Token Reduction Engine

PassAudited by VirusTotal on May 9, 2026.

Overview

Type: OpenClaw Skill Name: certainlogic-tre Version: 1.0.1 The Token Reduction Engine (TRE) is a utility designed to cache LLM responses locally to reduce API costs and latency. The bundle includes a 'Hallucination Guard' (hallucination_detector.py) that uses regular expressions to identify uncertain or speculative language, preventing low-confidence answers from being cached. While there are discrepancies between the documentation and the implementation (e.g., the 'configure' function and intent filtering mentioned in SKILL.md and API.md are missing from tre.py), these appear to be unintentional omissions or development artifacts rather than malicious intent. The code performs local file operations for persistence in a dedicated directory (~/.tre) and includes an optional integration with a local service at 127.0.0.1:8000, which is consistent with the stated purpose.

Findings (0)

Artifact-based informational review of SKILL.md, metadata, install specs, static scan signals, and capability signals. ClawScan does not execute the skill or run runtime probes.

What this means

Private or incorrect cached answers could persist and be returned later as if they were reliable.

Why it was flagged

Cached LLM answers are written to a local JSON file and reloaded automatically.
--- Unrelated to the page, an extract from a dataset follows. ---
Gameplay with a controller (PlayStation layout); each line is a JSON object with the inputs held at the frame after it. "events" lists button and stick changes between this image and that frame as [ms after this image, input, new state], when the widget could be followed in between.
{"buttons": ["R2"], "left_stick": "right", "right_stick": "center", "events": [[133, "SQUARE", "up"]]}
This is purpose-aligned for caching, but it means sensitive, stale, or locally modified answers can be reused in future sessions, and the included code does not show integrity/source checks before trusting loaded entries.

Skill content
CACHE_PERSISTENCE_FILE = os.path.join(CACHE_DATA_DIR, "answer_cache.json") ... _save_cache_to_disk() ... # Auto-load persisted cache on module import ... _load_cache_from_disk()
Recommendation

Treat the cache as persistent local data: avoid caching sensitive answers, inspect or delete the cache when needed, restrict local file access, and add actual integrity/source validation before using it as a trusted knowledge store.

What this means

A user may rely on TRE as an agent safety gate or tamper-proof cache when those protections are not actually present in the reviewed code.

Why it was flagged

These user-facing safety claims are stronger than the provided implementation supports. The source uses SHA-256 as a query key and implements answer caching, but it does not show command/intent enforcement or tamper rejection for cache entries.

Skill content
Forbidden command list — "brain.delete_brain", "brain.purge" are blocked before execution ... SHA-256 write verification — any tampered cache entry is rejected on read
Recommendation

Do not rely on this skill to block dangerous tool commands or provide tamper-proof facts unless those controls are implemented and tested; the documentation should be narrowed or the missing protections should be added.

What this means

If this helper is used, cached content may be persisted outside TRE in a local Brain service.

Why it was flagged

The included Brain API helper can send query snippets and answers to a local facts service. This is consistent with the advertised Company Brain integration and is not called by the main cache path shown, but users should notice that it can copy cached content into another local knowledge store.

Skill content
requests.post('http://127.0.0.1:8000/facts', json={ 'key': query[:100], 'type': 'string', 'value': answer[:5000], 'source': 'tre_answer_cache' }, timeout=1)
Recommendation

Use the Brain integration only with a trusted local service, and avoid sending sensitive answers unless you understand the receiving service’s storage and access controls.